===== ФРАГМЕНТ ТЕКСТА

Конечно, это была декорация, но в то время декорация очень ценилась.

Наконец, над башкирами производился ряд экспериментов, цель которых — «улучшить» положение башкир, а результаты — еще большее «разорение»

Так хотели обучить башкир ремеслам; для этой цели построили караван-сарай, в котором должны были помещаться командующий башкиро-мещерякским войском, казармы и мастерские — школы для башкирских малолеток; значительное количество последних посылалось в Казань для обучения медицине; — предполагалось, что доктора из башкир сумеют лучше лечить своих единоплеменников и смогут приостановить принявшую громадные размеры «венерическую болезнь» или, как тогда называли, «любострастную болезнь»

==========
===== ИСХОДНЫЕ МАТЕРИАЛЫ

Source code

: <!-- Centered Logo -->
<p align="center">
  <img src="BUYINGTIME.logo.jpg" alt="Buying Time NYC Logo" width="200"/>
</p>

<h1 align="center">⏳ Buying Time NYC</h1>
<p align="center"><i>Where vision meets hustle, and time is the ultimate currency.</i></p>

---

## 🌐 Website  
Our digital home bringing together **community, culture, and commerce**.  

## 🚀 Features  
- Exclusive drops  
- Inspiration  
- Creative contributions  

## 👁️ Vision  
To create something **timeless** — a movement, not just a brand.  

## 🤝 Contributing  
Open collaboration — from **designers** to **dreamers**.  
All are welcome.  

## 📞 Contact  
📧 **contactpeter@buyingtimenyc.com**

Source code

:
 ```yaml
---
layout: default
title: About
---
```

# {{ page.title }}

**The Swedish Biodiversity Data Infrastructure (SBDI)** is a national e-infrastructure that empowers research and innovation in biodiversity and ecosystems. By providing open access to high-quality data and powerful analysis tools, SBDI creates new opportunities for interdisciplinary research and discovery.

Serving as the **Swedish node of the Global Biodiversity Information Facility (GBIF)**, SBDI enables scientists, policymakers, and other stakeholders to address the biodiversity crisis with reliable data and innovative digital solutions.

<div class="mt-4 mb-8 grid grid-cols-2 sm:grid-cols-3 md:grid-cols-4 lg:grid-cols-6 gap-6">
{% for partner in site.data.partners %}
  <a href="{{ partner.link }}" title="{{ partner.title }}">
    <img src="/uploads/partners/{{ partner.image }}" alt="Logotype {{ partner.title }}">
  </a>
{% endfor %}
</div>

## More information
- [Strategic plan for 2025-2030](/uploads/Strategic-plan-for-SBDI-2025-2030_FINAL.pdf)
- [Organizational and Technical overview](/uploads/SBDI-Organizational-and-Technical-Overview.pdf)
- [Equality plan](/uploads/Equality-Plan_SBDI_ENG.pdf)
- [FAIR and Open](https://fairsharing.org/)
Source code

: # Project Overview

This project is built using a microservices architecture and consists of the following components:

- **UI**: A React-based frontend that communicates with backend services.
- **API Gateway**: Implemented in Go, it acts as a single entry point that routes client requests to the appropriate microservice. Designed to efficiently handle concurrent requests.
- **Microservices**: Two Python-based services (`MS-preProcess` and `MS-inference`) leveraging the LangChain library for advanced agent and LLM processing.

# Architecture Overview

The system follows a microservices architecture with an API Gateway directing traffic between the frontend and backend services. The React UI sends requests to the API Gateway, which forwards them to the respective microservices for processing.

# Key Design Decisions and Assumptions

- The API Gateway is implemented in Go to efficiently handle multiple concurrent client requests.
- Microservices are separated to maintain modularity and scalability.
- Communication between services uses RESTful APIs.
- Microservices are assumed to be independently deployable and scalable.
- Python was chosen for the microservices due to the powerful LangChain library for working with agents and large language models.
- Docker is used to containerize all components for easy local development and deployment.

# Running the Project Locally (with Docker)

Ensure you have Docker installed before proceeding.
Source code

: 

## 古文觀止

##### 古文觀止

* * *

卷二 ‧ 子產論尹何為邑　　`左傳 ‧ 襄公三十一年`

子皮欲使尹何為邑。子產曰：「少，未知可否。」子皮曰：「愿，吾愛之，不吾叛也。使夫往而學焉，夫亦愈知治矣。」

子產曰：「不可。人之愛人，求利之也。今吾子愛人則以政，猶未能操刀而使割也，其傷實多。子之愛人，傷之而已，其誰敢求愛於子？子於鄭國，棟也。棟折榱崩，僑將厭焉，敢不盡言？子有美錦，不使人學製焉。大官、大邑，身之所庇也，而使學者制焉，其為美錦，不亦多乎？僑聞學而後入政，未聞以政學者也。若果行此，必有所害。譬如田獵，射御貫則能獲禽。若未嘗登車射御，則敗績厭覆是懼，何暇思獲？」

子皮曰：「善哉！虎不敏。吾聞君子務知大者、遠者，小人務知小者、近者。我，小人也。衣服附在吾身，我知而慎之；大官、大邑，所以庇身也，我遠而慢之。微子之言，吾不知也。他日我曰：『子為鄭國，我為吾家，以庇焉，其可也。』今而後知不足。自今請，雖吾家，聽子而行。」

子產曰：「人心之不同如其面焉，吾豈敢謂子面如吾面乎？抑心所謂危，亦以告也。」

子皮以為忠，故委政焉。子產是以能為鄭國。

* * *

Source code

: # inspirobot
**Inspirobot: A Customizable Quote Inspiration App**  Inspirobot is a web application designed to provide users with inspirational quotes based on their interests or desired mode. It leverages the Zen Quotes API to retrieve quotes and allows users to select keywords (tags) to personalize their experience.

==========

**ЗАДАНИЕ:** Куда, согласно фрагменту текста, посылалось значительное количество башкирских малолеток и с какой целью?

**РЕЗУЛЬТАТ ВЫПОЛНЕНИЯ:** В Казань для обучения медицине.